American Journal of Clinical Oncology | 1995
Eugenie S. Kleinerman; Jacalyn B. Gano; Dennis A. Johnston; Robert S. Benjamin; Norman Jaffe
Muramyl tripeptide phosphatidylethanolamine (MTP-PE) is a synthesized lipophilic analogue of muramyl dipeptide. MTP-PE encapsulated in liposomes (L-MTP-PE) allows selective delivery to pulmonary macrophages and circulating monocytes. In vivo administration has resulted in tumor regression in mice with B16 melanoma lung and lymph node metastases and a 40% long-term disease-free survival in dogs with osteosarcoma. Phase I studies have demonstrated that the drug is well tolerated. A Phase II trial using L-MTP-PE was undertaken in relapsed osteosarcoma patients to determine whether L-MTP-PE therapy could improve the progression-free interval in this high-risk group of patients. Patients had histologically proven osteosarcoma and pulmonary metastases that had developed during adjuvant chemotherapy or that were present at diagnosis and had persisted despite chemotherapy. Patients were rendered disease free by surgery. L-MTP-PE, 2 mg/m2, was infused over a 1-hour period twice a week for 12 weeks in 12 patients (Group 1). Sixteen patients (Group 2) received 2 mg/m2 L-MTP-PE twice a week for 12 weeks, then once a week for 12 weeks, for a total of 24 weeks of therapy.
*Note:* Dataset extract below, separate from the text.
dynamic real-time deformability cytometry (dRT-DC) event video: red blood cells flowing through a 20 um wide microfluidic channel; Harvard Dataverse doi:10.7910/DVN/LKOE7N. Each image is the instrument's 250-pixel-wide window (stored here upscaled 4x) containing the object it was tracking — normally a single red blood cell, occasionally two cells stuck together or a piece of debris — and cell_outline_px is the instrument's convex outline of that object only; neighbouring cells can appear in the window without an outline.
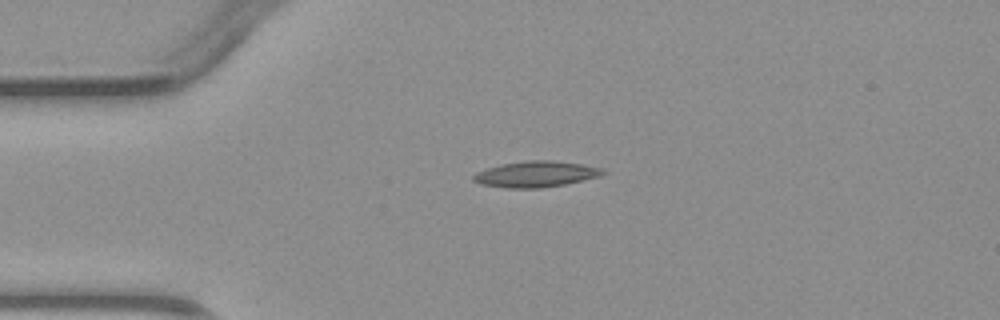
{"species": "common noctule bat (a hibernating species)", "species_latin": "Nyctalus noctula", "temperature_condition": "warm", "stored_images_in_passage": 5, "camera_frame_rate_fps": 3000, "um_per_image_px": 0.085, "animal": {"sex": "male", "body_mass_g": 23.1, "forearm_length_mm": 52.7}, "frame": {"image": 1, "passage_image": 3, "time_ms": 3.333, "image_size_px": [1000, 320], "cell_outline_px": [[608, 172], [600, 176], [584, 180], [564, 184], [540, 188], [504, 188], [480, 184], [472, 180], [472, 176], [476, 172], [488, 168], [504, 164], [528, 160], [552, 160], [580, 164], [600, 168]], "centroid_in_image_um": [45.53, 14.81], "position_along_channel_um": 39.5, "area_um2": 19.48}}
Progression-free intervals in each group were calculated from the day of surgery to the day of relapse and compared with the progression-free interval of a historical control group (Group 3) treated postoperatively with chemotherapy at M. D. Anderson Cancer Center between 1980 and 1990. Patients who received 24 weeks of L-MTP-PE therapy had a significant prolongation in time to relapse but those who received 12 weeks of therapy did not. The median time to relapse for group 2 patients was 9.0 months compared with 4.5 months for the control group (Group 3). These data suggest that L-MTP-PE deserves further investigation in a more appropriate adjuvant setting. A nationwide randomized Phase III trial is now underway in newly diagnosed osteosarcoma patients in conjunction with the Childrens Cancer Study Group and the Pediatric Oncology Group.